The smaller boards that you’d find in a smartwatch or similar device do not have room for tooling holes on the board so the holes become a standard part of the assembly sub-panel. The sub-panel is maintained through fab, assembly and test and only broken down once the boards are known to be working up to the standard requirements.
Ok, we’re set up for component placement on the assembly line. But we aren’t. The pick and place machine has a camera that can find a specific set of features on the board. These features are called fiducial marks and they help the robotic arm calibrate on the exact location of the components.
A typical board-level fiducial mark, or fid, will consist of a one millimeter dot of exposed copper surrounded by a three millimeter clearance in the soldermask and other circuit patterns. It is important to have a solid plane on the layer below the fid so that the camera can recognize and register on the dot without the distraction of a circuit pattern underneath. There is no drilling involved though it may look like a hole location for the uninitiated.
Fiducials can also come in a smaller size for use as a local fiducial. These are placed just outside of the footprint of any fine pitch components so that the optics can zero in on a more precise location than if it was calibrating over the entire board area. It’s advisable to address these early in the design, perhaps even incorporating them with the actual footprint of the fine-pitch/high pin-count devices.
Figure 2. Image Credit: Author - The remains of a break-off panel using V-scores. Larger fiducials on the tabs and smaller ones locating the fine-pitch connectors on the actual board.

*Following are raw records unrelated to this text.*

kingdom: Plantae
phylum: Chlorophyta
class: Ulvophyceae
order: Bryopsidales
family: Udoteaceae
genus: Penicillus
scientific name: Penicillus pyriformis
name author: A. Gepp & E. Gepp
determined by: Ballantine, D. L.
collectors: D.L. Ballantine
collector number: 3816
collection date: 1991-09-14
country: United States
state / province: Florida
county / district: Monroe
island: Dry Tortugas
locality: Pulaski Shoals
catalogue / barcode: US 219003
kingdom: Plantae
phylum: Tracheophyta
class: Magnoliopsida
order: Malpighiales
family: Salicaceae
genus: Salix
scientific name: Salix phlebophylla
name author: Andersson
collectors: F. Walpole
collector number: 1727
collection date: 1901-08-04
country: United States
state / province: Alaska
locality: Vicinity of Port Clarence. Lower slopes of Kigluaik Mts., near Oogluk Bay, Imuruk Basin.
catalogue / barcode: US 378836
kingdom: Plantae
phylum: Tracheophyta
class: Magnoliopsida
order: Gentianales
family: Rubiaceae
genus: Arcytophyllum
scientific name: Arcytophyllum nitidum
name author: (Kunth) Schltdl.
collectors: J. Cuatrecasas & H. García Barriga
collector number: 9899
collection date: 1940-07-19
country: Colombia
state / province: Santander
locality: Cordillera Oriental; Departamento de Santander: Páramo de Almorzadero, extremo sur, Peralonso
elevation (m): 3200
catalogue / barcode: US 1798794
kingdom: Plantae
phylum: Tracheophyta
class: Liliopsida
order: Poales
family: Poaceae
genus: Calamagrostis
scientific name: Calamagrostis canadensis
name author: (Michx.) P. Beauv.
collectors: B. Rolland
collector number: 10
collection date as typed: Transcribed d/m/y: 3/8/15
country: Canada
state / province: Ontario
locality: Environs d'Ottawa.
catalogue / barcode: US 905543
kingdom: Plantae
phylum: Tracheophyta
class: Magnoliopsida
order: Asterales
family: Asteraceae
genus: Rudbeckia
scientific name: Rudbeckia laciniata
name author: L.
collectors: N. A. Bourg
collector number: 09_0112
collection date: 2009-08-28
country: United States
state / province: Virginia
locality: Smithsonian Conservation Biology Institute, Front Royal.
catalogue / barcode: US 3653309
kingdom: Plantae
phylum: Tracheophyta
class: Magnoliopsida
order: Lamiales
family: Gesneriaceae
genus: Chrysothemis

In addition to circles, I’ve seen squares and crosses used as fiducial marks. I do not recommend them simply because the etch process isn’t that good at creating 90 degree corners, especially inside corners. With etch-defined circuits, a tiny cross comes out looking more like a blob than what is on the artwork. These are more common on device packages where the metal is sputtered onto the substrate. They still come out looking somewhat organic.
Between the tooling holes and the fiducial marks on the panel and/or board, we can control placement to the degree that the components will self-center during reflow soldering. This works best when the pads are all identical to one another. The trace width and launch direction will play a part in how the capillary action pulls the part to the middle ground while the solder is in its liquid state. Flooding copper over one pin and not the other(s) will undo all of that effort.
You could shrink the soldermask of the flooded pad(s) so that it becomes the same size as the non-solder mask defined pads. That mitigates the problem but is not as effective as a fully symmetric design. We look to thermal spokes as a means of evening out the thermal load on each pin. A number of assembly defects can arise from imbalanced solder joints. A perfect placement can be undone by inattention to this detail.
Things will go wrong now and then. The goal is to minimize the number of rejected boards. By the time they are in assembly, we don’t have many options other than playing with the solder paste stencil and the thermal profile of the soldering apparatus. It is up to us to keep the process window wide open so that fabrication and assembly become boring. That’s the best kind of process right there.